Belanghebbende heeft bezwaar gemaakt. De inspecteur heeft uitspraak op bezwaar gedaan en het bezwaar ongegrond verklaard.

1.3.

Belanghebbende heeft tegen deze uitspraak beroep ingesteld bij de rechtbank. De rechtbank heeft het beroep ongegrond verklaard, de inspecteur veroordeeld tot het betalen van een vergoeding van immateriële schade, de inspecteur veroordeeld in de proceskosten en tot vergoeding van het betaalde griffierecht.

1.4.

Belanghebbende heeft tegen de uitspraak van de rechtbank hoger beroep ingesteld.
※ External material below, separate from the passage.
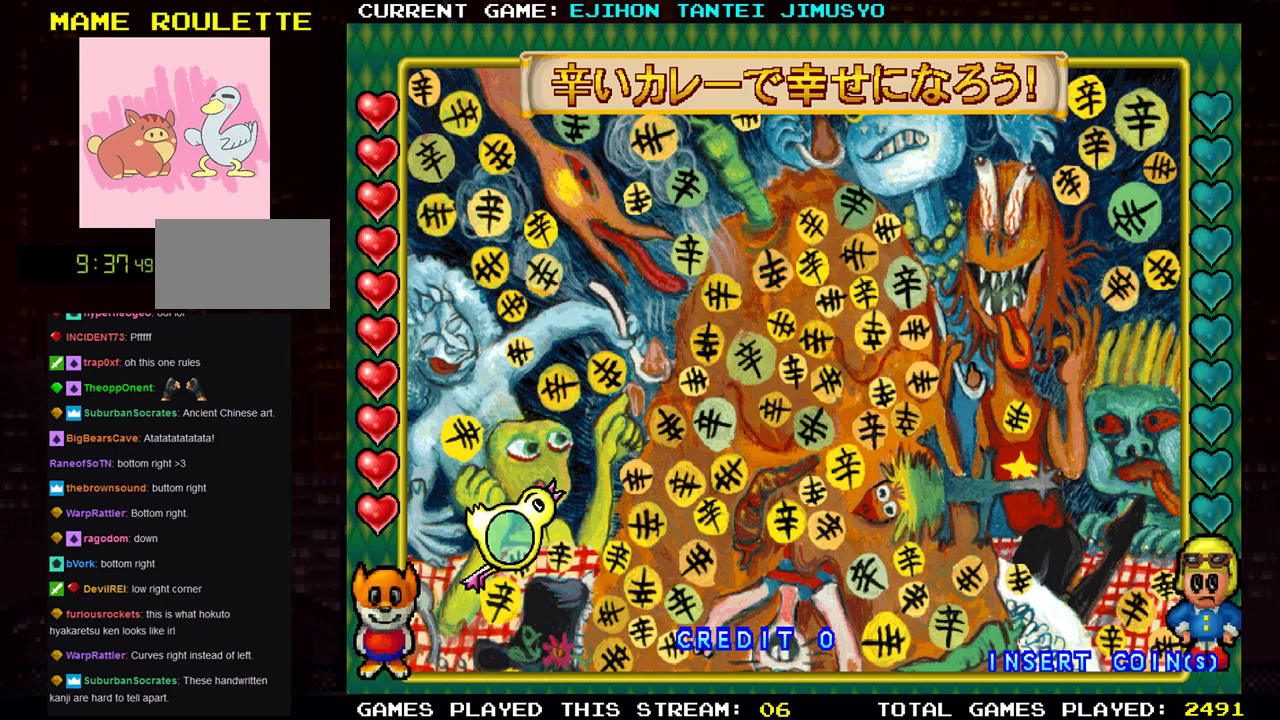
{"buttons": [], "left_stick": "center", "events": []}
De inspecteur heeft een verweerschrift ingediend.

1.5.

Belanghebbende heeft vóór de zitting nadere stukken ingediend. Deze stukken zijn doorgestuurd naar de inspecteur.

1.6.

De zitting heeft plaatsgevonden op 20 juni 2024 in ’s-Hertogenbosch. Daar zijn verschenen [gemachtigde] , als gemachtigde van belanghebbende, en, namens de inspecteur, [inspecteur 1] , [inspecteur 2] , [inspecteur 3] , [inspecteur 4] en [inspecteur 5] .

1.7.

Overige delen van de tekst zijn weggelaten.